The Department of Energy (DOE) has distributed $36 million over 160 projects all over the country as part of its Tribal Energy Program. The program’s goal is to assist in the development of renewable energy projects on tribal lands.
One project that will benefit from the DOE’s program is in central New Mexico. The To’Hajilee solar project will receive a portion of $6.5 million earmarked for 19 projects in total in the West and bring clean energy to thousands of remote households in the region. Experts believe that through development, a “wealth of untapped potential” for renewable energy on tribal lands can be utilized.
So-called “Indian Country” has the solar energy potential to meet national energy demand four times over. Additionally, over 14 percent of energy demand could be met with wind farms on the tens of millions of acres held in tribal land trusts.

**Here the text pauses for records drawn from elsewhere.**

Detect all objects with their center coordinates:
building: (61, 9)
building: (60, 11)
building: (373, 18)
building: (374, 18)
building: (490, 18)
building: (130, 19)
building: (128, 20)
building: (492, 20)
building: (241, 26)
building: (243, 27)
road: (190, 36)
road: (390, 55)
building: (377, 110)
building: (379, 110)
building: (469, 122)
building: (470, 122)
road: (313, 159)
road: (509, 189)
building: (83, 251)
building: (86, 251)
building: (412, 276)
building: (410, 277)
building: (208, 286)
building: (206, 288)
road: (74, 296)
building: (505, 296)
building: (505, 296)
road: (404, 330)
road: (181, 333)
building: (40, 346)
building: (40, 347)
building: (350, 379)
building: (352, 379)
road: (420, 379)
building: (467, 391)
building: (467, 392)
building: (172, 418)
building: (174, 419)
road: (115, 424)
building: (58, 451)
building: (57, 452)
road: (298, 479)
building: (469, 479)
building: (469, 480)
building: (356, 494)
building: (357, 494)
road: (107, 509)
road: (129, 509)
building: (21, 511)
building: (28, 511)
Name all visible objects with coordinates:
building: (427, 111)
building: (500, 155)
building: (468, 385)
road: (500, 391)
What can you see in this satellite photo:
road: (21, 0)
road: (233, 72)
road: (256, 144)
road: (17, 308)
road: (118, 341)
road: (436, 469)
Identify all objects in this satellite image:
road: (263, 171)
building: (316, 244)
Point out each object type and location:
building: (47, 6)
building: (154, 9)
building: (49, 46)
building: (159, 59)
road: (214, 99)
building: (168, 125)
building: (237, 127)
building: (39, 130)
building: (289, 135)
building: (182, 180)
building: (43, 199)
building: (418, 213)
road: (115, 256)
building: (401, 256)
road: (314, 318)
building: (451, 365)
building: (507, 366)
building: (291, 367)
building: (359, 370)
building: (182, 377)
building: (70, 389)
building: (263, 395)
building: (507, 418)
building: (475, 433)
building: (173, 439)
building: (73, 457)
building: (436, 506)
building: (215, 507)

Energy development experts compare the potential for renewable energy on tribal lands to be the equivalent of the casino boom for native tribes in earlier decades. Renewable energy could be a key economic stimulant as well as a path to self-sufficiency, although there are many obstacles in getting solar, wind and other renewable projects off the ground. Tribes must overcome government regulations and investment challenges before tapping into the clean energy marketplace.
Another major issue is investor perception, says Doug MacCourt, an Oregon attorney that is part of an expert team advising tribal communities looking to break into the renewable energy marketplace.
“One of the real challenges is how you get the outside world to understand these are players just like anybody else in the business,” MacCourt told the Associated Press. “They’re bringing some very valuable assets to bear, especially in the western U.S. where most states have statutory mandates they have to meet for renewable portfolio standards.”